• [INSTRUCTIONS TO FOLLOW]
Can you restate the records below with "collection date" changed to "date collected" and everything else left as it is? Omit the pictures from your answer.

### RAW RECORDS

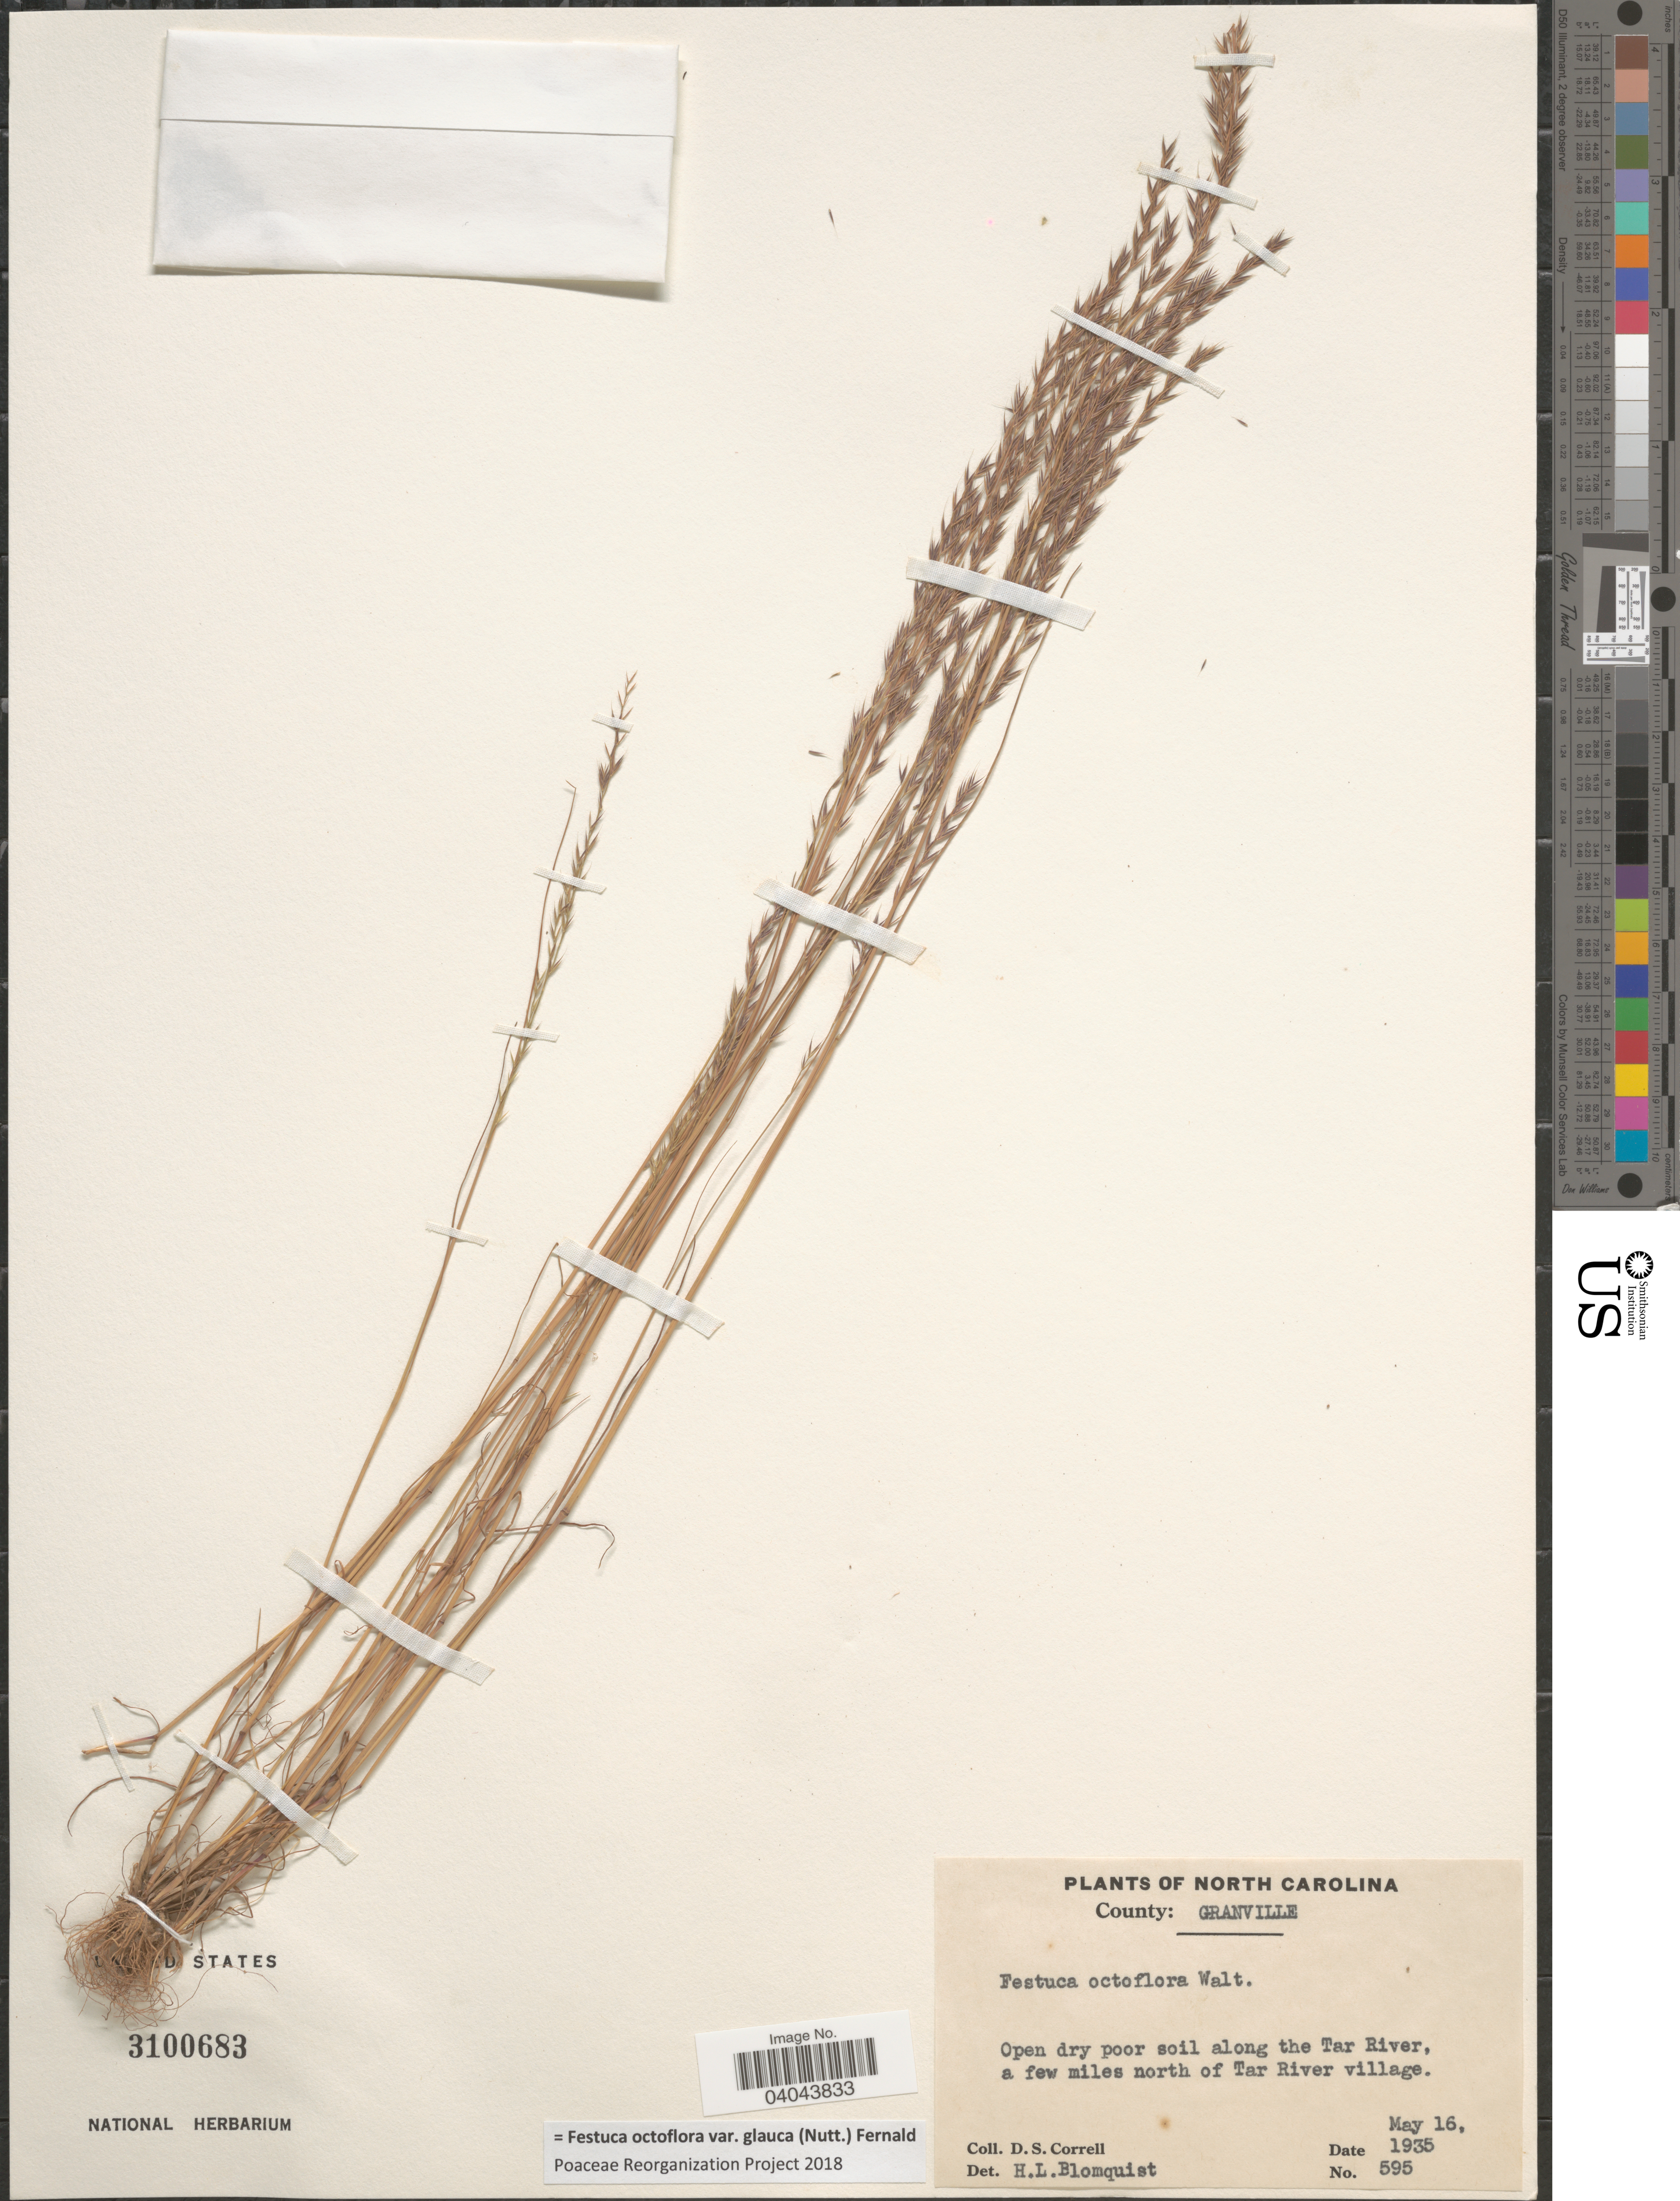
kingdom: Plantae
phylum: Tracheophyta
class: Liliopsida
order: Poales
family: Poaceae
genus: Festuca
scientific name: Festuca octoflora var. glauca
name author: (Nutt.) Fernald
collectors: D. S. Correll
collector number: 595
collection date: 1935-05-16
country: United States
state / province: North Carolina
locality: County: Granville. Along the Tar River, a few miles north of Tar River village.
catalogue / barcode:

######

• [THE ANSWER]
kingdom: Plantae
phylum: Tracheophyta
class: Liliopsida
order: Poales
family: Poaceae
genus: Festuca
scientific name: Festuca octoflora var. glauca
name author: (Nutt.) Fernald
collectors: D. S. Correll
collector number: 595
date collected: 1935-05-16
country: United States
state / province: North Carolina
locality: County: Granville. Along the Tar River, a few miles north of Tar River village.
catalogue / barcode:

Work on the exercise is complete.